Un an se passa dans ces dispositions défavorables. Aussi pendant cette première année, Henry Bell ne retira-t-il que des pertes de son entreprise. Cependant on finit par reconnaître que les passagers étaient transportés par la Comète, aussi rapidement sur les 24 milles de son parcours, que par le coche d’eau, et avec un tiers d’économie ; ce qui commença à réconcilier le pays avec le nouveau mode de navigation.

Les bénéfices, toutefois, n’arrivaient pas plus vite pour le propriétaire de la Comète. Afin d’édifier complétement le public sur les avantages et la sécurité de son bateau, Henry Bell le fit naviguer sur toute la côte de l’Écosse, de l’Angleterre et de l’Irlande. Le public se montra dès lors moins timide, et les passagers finirent par affluer sur le bateau à vapeur.

Avant l’établissement de ce paquebot, le nombre moyen des voyageurs entre Greenock et Glasgow ne dépassait pas 80 par jour. Quatre années après, il n’était pas rare de compter chaque jour, 450 passagers, jouissant du plaisir d’une excursion sur l’eau, aux bords enchanteurs de la Clyde.

Pour satisfaire l’extension croissante de la circulation entre ces deux points, Henry Bell fit construire en 1815, un bateau plus puissant : c’était le Rob-Roy, nom tiré d’un roman de Walter Scott. Ce bateau, du port de 90 tonneaux, et pourvu d’une machine de 30 chevaux de force, fut employé à la traversée de la Clyde et de Belfast.

Pendant l’automne de la même année, plusieurs autres bateaux, construits par Henry Bell, furent envoyés sur divers points de l’Angleterre, et commencèrent à généraliser dans la Grande-Bretagne l’emploi des machines à vapeur dans la navigation sur les rivières.

D’après R. Stuart, pendant que Henry Bell préludait en Écosse à l’établissement de la navigation par la vapeur, c’est-à-dire pendant l’année 1811, un constructeur de l’Irlande, M. Dawson, qui s’occupait, de son côté, du même objet, fit construire un bateau d’essai, du port de 50 tonneaux, qui était mis en mouvement par une petite machine à vapeur marchant à haute pression.

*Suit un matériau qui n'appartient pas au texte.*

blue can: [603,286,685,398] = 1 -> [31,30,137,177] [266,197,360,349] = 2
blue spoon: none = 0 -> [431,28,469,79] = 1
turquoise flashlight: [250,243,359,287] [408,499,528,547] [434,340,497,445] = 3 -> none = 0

Par une coïncidence curieuse, ce bateau reçut le nom de la Comète, comme celui que Henry Bell, en Écosse, lançait, pendant la même année, sur les eaux de la Clyde[1].

La navigation à vapeur prenant peu à peu de l’extension dans la Grande-Bretagne, une ligne régulière, desservie par deux bateaux à vapeur, l’Hibernia et la Britannia, fut établie entre Holy-head et Dublin.

Holy-head et Dublin sont séparées par la partie de la mer d’Irlande connue sous le nom de canal Saint-Georges. C’était pour la première fois, en Europe, que les bateaux à vapeur osaient naviguer en mer, pour un service continu. La régularité et la sûreté parfaites avec lesquelles s’accomplirent les traversées, dans ces parages orageux, prouvèrent suffisamment les avantages des bateaux à vapeur pour les voyages sur mer, et leur résistance extraordinaire aux accidents de la navigation maritime. Aussi vit-on, après cette épreuve décisive, plusieurs compagnies se former en Angleterre, pour établir des services de paquebots sur les rivières, entre l’Angleterre et l’Irlande, et même sur quelques points entre la côte d’Angleterre et le continent.

En 1818, M. Dawson, qui, d’après R. Stuart, comme nous venons de le dire, avait débuté

  1. Stuart, édition anglaise, vol. II, p. 525.